Weil ich vor keinem Amt helfe, an keinem Bahnhof stehe, weil ich nicht mit einem Boot über das Mittelmeer kreuze. Weil hier nichts genug ist. Und ich nicht darüber schreiben kann. Keine Worte für das.
Aber mir geht das Herz auf. Ich bin gerne Freundin. Und stolz, weil sie in Windeseile Deutsch lernen. Und weil sie wunderbar mit ihren Kindern sind. Und neugierig. Und freundlich.
Weil ich sie so sehr mag. Ein Glück.
Mit und ohne Kopf
Ich denke, ich werde dem jungen Mann Schautafeln mit Abbildungen erstellen.
Anders wird das ja nix. Jeden Morgen gibt es neue Opfer.
Da steht dann:
KEINE VÖGEL FANGEN!
Falls doch, bitte Kohl-, notfalls Blaumeisen, keinesfalls Kleiber, Rotkehlechen, Hauben-, Schwanz, Wald- oder Sumpfmeisen, Zaunkönige, Goldammern, Dompfaffen, Kernbeisser oder Amseln. Drosseln, Finken, Stare usw. Feldlerchen. Krähen. Raben. Eichelhäher. Rotmilane. Fischreiher. Adler.
Falls es doch passiert, bitte wenigstens ganz essen und nicht nur den Kopp abbeissen und den Rest unter der Küchenbank liegen lassen. Es sollte aber nicht passieren.
Gleichfalls:
Bitte nur Wühl- und Hausmäuse, keine Feld-, Hasel-, Wald- und Spitzmäuse. Keine Bilche, Maulwürfe, Eichhörnchen und Siebenschläfer. Feldhamster.

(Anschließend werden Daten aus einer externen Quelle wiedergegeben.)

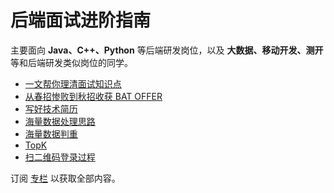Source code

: # 后端面试进阶指南

主要面向 **Java、C++、Python** 等后端研发岗位，以及 **大数据、移动开发、测开** 等和后端研发类似岗位的同学。

- [一文帮你理清面试知识点](doc/一文帮你理清面试知识点.md)
- [从春招惨败到秋招收获 BAT OFFER](doc/从春招惨败到秋招收获%20BAT%20OFFER.md)
- [写好技术简历](doc/写好技术简历.md)
- [海量数据处理思路](doc/海量数据处理思路.md)
- [海量数据判重](doc/海量数据判重.md)
- [TopK](doc/TopK.md)
- [扫二维码登录过程](doc/扫二维码登录过程.md)

订阅 [专栏](https://xiaozhuanlan.com/CyC2018) 以获取全部内容。

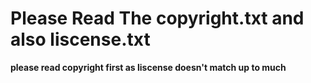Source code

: # Please Read The copyright.txt and also liscense.txt
**please read copyright first as liscense doesn't match up to much**
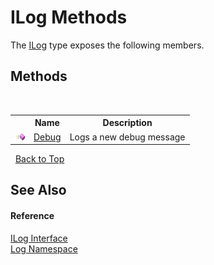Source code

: # ILog Methods
 

The <a href="cd155c12-8090-5e55-8dce-d64b5314750c">ILog</a> type exposes the following members.


## Methods
&nbsp;<table><tr><th></th><th>Name</th><th>Description</th></tr><tr><td>![Public method](media/pubmethod.gif "Public method")</td><td><a href="8763553a-8090-553c-aa8c-646f2daec146">Debug</a></td><td>
Logs a new debug message</td></tr></table>&nbsp;
<a href="#ilog-methods">Back to Top</a>

## See Also


#### Reference
<a href="cd155c12-8090-5e55-8dce-d64b5314750c">ILog Interface</a><br /><a href="dee26f75-6e1d-a9d2-faf0-34f2c2e88dae">Log Namespace</a><br />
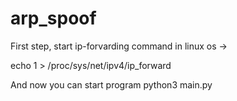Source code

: # arp_spoof

First step, start ip-forvarding
command in linux os ->

echo 1 > /proc/sys/net/ipv4/ip_forward


And now you can start program
python3 main.py
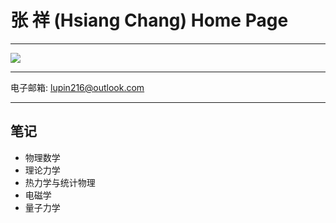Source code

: # 张 祥 (Hsiang Chang) Home Page

------

 ![](..\pic\1.jpg)

------

电子邮箱:   lupin216@outlook.com

------

## 笔记

- 物理数学
- 理论力学
- 热力学与统计物理
- 电磁学
- 量子力学

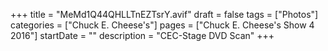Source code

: +++
title = "MeMd1Q44QHLLTnEZTsrY.avif"
draft = false
tags = ["Photos"]
categories = ["Chuck E. Cheese's"]
pages = ["Chuck E. Cheese's Show 4 2016"]
startDate = ""
description = "CEC-Stage DVD Scan"
+++
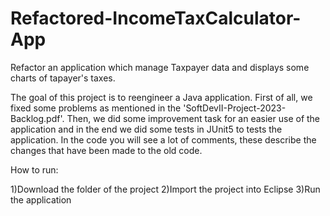 # Refactored-IncomeTaxCalculator-App
Refactor an application which manage Taxpayer data and displays some charts of tapayer's taxes.

The goal of this project is to reengineer a Java application.
First of all, we fixed some problems as mentioned in the 'SoftDevII-Project-2023-Backlog.pdf'.
Then, we did some improvement task for an easier use of the application and in the end we did some tests in JUnit5 to tests the application.
In the code you will see a lot of comments, these describe the changes that have been made to the old code.

How to run:

1)Download the folder of the project
2)Import the project into Eclipse
3)Run the application
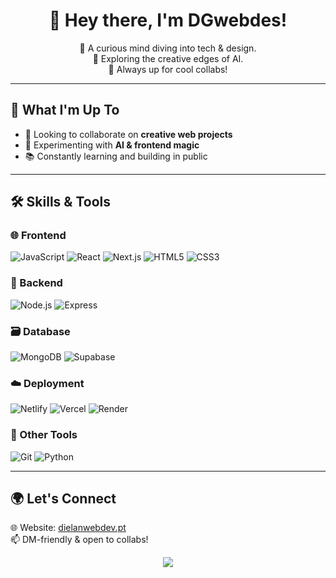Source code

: <h1 align="center">👋 Hey there, I'm DGwebdes!</h1>

<p align="center">
  🧠 A curious mind diving into tech & design.<br>
  🎨 Exploring the creative edges of AI.<br>
  🤝 Always up for cool collabs!
</p>

---

## 🚀 What I'm Up To
- 🤝 Looking to collaborate on **creative web projects**
- 🧪 Experimenting with **AI & frontend magic**
- 📚 Constantly learning and building in public

---

## 🛠️ Skills & Tools

### 🌐 Frontend
![JavaScript](https://img.shields.io/badge/-JavaScript-black?style=flat&logo=javascript)
![React](https://img.shields.io/badge/-React-black?style=flat&logo=react)
![Next.js](https://img.shields.io/badge/-Next.js-black?style=flat&logo=next.js)
![HTML5](https://img.shields.io/badge/-HTML5-black?style=flat&logo=html5)
![CSS3](https://img.shields.io/badge/-CSS3-black?style=flat&logo=css3)

### 🧰 Backend
![Node.js](https://img.shields.io/badge/-Node.js-black?style=flat&logo=node.js)
![Express](https://img.shields.io/badge/-Express-black?style=flat&logo=express)

### 🗃️ Database
![MongoDB](https://img.shields.io/badge/-MongoDB-black?style=flat&logo=mongodb)
![Supabase](https://img.shields.io/badge/-Supabase-black?style=flat&logo=supabase)

### ☁️ Deployment
![Netlify](https://img.shields.io/badge/-Netlify-black?style=flat&logo=netlify)
![Vercel](https://img.shields.io/badge/-Vercel-black?style=flat&logo=vercel)
![Render](https://img.shields.io/badge/-Render-black?style=flat&logo=render)

### 🧩 Other Tools
![Git](https://img.shields.io/badge/-Git-black?style=flat&logo=git)
![Python](https://img.shields.io/badge/-Python-black?style=flat&logo=python)

---

## 🌍 Let's Connect

🌐 Website: [dielanwebdev.pt](https://dielanwebdev.pt/)  
📫 DM-friendly & open to collabs!

<p align="center">
  <img src="https://capsule-render.vercel.app/api?type=waving&color=gradient&height=200&section=footer"/>
</p>


<!---
DGwebdes/DGwebdes is a ✨ special ✨ repository because its `README.md` (this file) appears on your GitHub profile.
You can click the Preview link to take a look at your changes.
--->
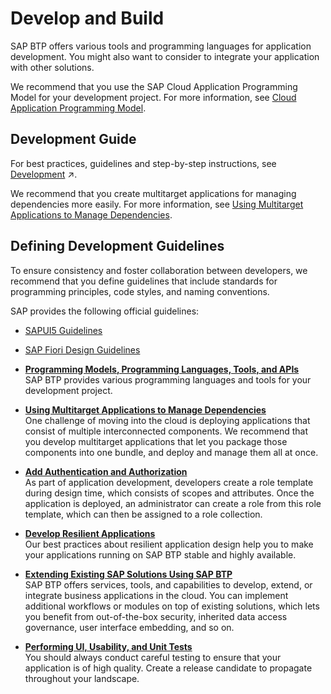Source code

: <!-- loio7e306865dadb4473a4d66d81b7d83004 -->

# Develop and Build

SAP BTP offers various tools and programming languages for application development. You might also want to consider to integrate your application with other solutions.

We recommend that you use the SAP Cloud Application Programming Model for your development project. For more information, see [Cloud Application Programming Model](Cloud_Application_Programming_Model_042061d.md).



<a name="loio7e306865dadb4473a4d66d81b7d83004__section_u43_zl4_q2b"/>

## Development Guide

For best practices, guidelines and step-by-step instructions, see [Development](https://help.sap.com/viewer/50fd4b19521f4bec9ee9cc6c72a90872//en-US/c2fec62b49fa43b8bd945c85ecc2e5bd.html "Develop and run business applications on SAP Business Technology Platform (SAP BTP) using our cloud application programming model, APIs, services, tools, and capabilities.") :arrow_upper_right:.

We recommend that you create multitarget applications for managing dependencies more easily. For more information, see [Using Multitarget Applications to Manage Dependencies](Using_Multitarget_Applications_to_Manage_Dependencies_41184aa.md).



<a name="loio7e306865dadb4473a4d66d81b7d83004__section_fnv_kb3_r2b"/>

## Defining Development Guidelines

To ensure consistency and foster collaboration between developers, we recommend that you define guidelines that include standards for programming principles, code styles, and naming conventions.

SAP provides the following official guidelines:

-   [SAPUI5 Guidelines](https://sapui5.netweaver.ondemand.com/sdk/#/topic)

-   [SAP Fiori Design Guidelines](https://experience.sap.com/fiori-design/)

-   **[Programming Models, Programming Languages, Tools, and APIs](Programming_Models,_Programming_Languages,_Tools,_and_APIs_70bbcb4.md "SAP BTP provides
		various programming languages and tools for your development project. ")**  
SAP BTP provides various programming languages and tools for your development project.
-   **[Using Multitarget Applications to Manage Dependencies](Using_Multitarget_Applications_to_Manage_Dependencies_41184aa.md "One challenge of moving into the cloud is deploying applications that consist of multiple interconnected components. We recommend that you
		develop multitarget applications that let you package those components into one bundle, and deploy and manage them all at once.")**  
One challenge of moving into the cloud is deploying applications that consist of multiple interconnected components. We recommend that you develop multitarget applications that let you package those components into one bundle, and deploy and manage them all at once.
-   **[Add Authentication and Authorization](Add_Authentication_and_Authorization_6612008.md "As part of application development, developers create a role template during design time, which consists of scopes and attributes. Once
		the application is deployed, an administrator can create a role from this role template, which can then be assigned to a role
		collection.")**  
As part of application development, developers create a role template during design time, which consists of scopes and attributes. Once the application is deployed, an administrator can create a role from this role template, which can then be assigned to a role collection.
-   **[Develop Resilient Applications](Develop_Resilient_Applications_b1b929a.md "Our best practices about resilient application design help you to make your applications running on SAP BTP stable and highly available.")**  
Our best practices about resilient application design help you to make your applications running on SAP BTP stable and highly available.
-   **[Extending Existing SAP Solutions Using SAP BTP](Extending_Existing_SAP_Solutions_Using_SAP_BTP_40aa232.md "SAP BTP offers
		services, tools, and capabilities to develop, extend, or integrate business applications in
		the cloud. You can implement additional workflows or modules on top of existing solutions,
		which lets you benefit from out-of-the-box security, inherited data access governance, user
		interface embedding, and so on.")**  
SAP BTP offers services, tools, and capabilities to develop, extend, or integrate business applications in the cloud. You can implement additional workflows or modules on top of existing solutions, which lets you benefit from out-of-the-box security, inherited data access governance, user interface embedding, and so on.
-   **[Performing UI, Usability, and Unit Tests](Performing_UI,_Usability,_and_Unit_Tests_50a7c7d.md "You should always conduct careful testing to ensure that your application is of high
		quality. Create a release candidate to propagate throughout your landscape.")**  
You should always conduct careful testing to ensure that your application is of high quality. Create a release candidate to propagate throughout your landscape.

Keine Fledermäuse. Blindschleichen. Eidechsen. Frösche, Kröten, Unken und Molche.
VERDAMMT NOCHMAL!
Als ich vorgestern das kleinste meiner funkelnagelneuen Kinder in den Kiga gebracht habe sagt die Kindergärtnerin zu mir:
Ach, kennen wir uns nich?
Ja, ich hab ne Weile mit Deinem Mann geschlafen. Aber das war vor der Hochzeit. Also so gut wie.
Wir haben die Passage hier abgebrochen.